» TASK ITEM: Convert every line of text in the rows below into a Markdown table with the columns n and Line, numbering the lines in order and skipping any blank ones. Leave the pictures out.
*** Opening SUPPLIED RECORDS ***
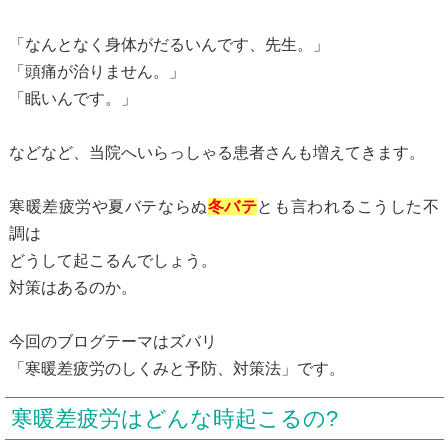
「なんとなく身体がだるいんです、先生。」
「頭痛が治りません。」
「眠いんです。」
などなど、当院へいらっしゃる患者さんも増えてきます。
寒暖差疲労や夏バテならぬ
冬バテ
とも言われるこうした不
調は
どうして起こるんでしょう。
対策はあるのか。
今回のブログテーマはズバリ
「寒暖差疲労のしくみと予防、対策法」です。
寒暖差疲労はどんな時起こるの?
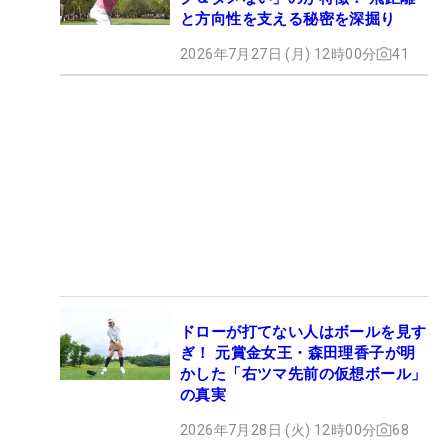
と方向性を支える秘密を深掘り
2026年7月27日 (月) 12時00分
41
ドローが打てない人はボールを見す
ぎ！ 元賞金女王・森田理香子が明
かした「右ツマ先前の仮想ボール」
の真実
2026年7月28日 (火) 12時00分
68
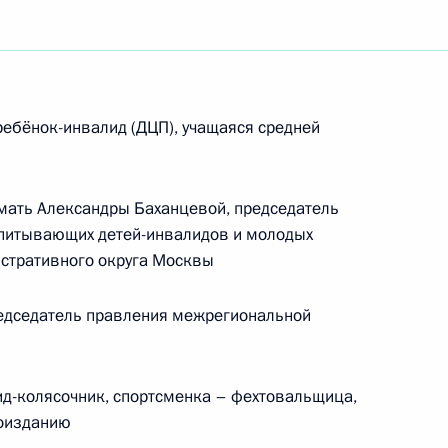
ебёнок-инвалид (ДЦП), учащаяся средней
ать Александры Баханцевой, председатель
спитывающих детей-инвалидов и молодых
истративного округа Москвы
дседатель правления межрегиональной
д-колясочник, спортсменка – фехтовальщица,
Встреча с Председателем
гоизданию
Центризбиркома Эллой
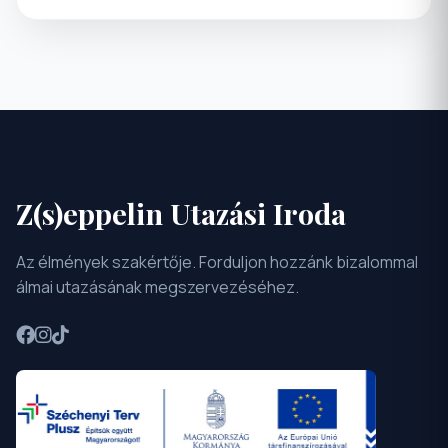
Z(s)eppelin Utazási Iroda
Az élmények szakértője. Forduljon hozzánk bizalommal
álmai utazásának megszervezéséhez.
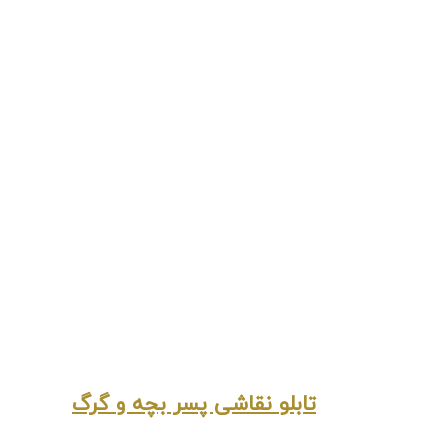
تابلو نقاشی پسر بچه و گرگ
*** Closing SUPPLIED RECORDS ***
» WRITTEN REPLY:
| n | Line |
|---|---|
| 1 | 「なんとなく身体がだるいんです、先生。」 |
| 2 | 「頭痛が治りません。」 |
| 3 | 「眠いんです。」 |
| 4 | などなど、当院へいらっしゃる患者さんも増えてきます。 |
| 5 | 寒暖差疲労や夏バテならぬ |
| 6 | 冬バテ |
| 7 | とも言われるこうした不 |
| 8 | 調は |
| 9 | どうして起こるんでしょう。 |
| 10 | 対策はあるのか。 |
| 11 | 今回のブログテーマはズバリ |
| 12 | 「寒暖差疲労のしくみと予防、対策法」です。 |
| 13 | 寒暖差疲労はどんな時起こるの? |
| 14 | と方向性を支える秘密を深掘り |
| 15 | 2026年7月27日 (月) 12時00分 |
| 16 | 41 |
| 17 | ドローが打てない人はボールを見す |
| 18 | ぎ！ 元賞金女王・森田理香子が明 |
| 19 | かした「右ツマ先前の仮想ボール」 |
| 20 | の真実 |
| 21 | 2026年7月28日 (火) 12時00分 |
| 22 | 68 |
| 23 | ебёнок-инвалид (ДЦП), учащаяся средней |
| 24 | ать Александры Баханцевой, председатель |
| 25 | спитывающих детей-инвалидов и молодых |
| 26 | истративного округа Москвы |
| 27 | дседатель правления межрегиональной |
| 28 | д-колясочник, спортсменка – фехтовальщица, |
| 29 | Встреча с Председателем |
| 30 | гоизданию |
| 31 | Центризбиркома Эллой |
| 32 | Z(s)eppelin Utazási Iroda |
| 33 | Az élmények szakértője. Forduljon hozzánk bizalommal |
| 34 | álmai utazásának megszervezéséhez. |
| 35 | تابلو نقاشی پسر بچه و گرگ |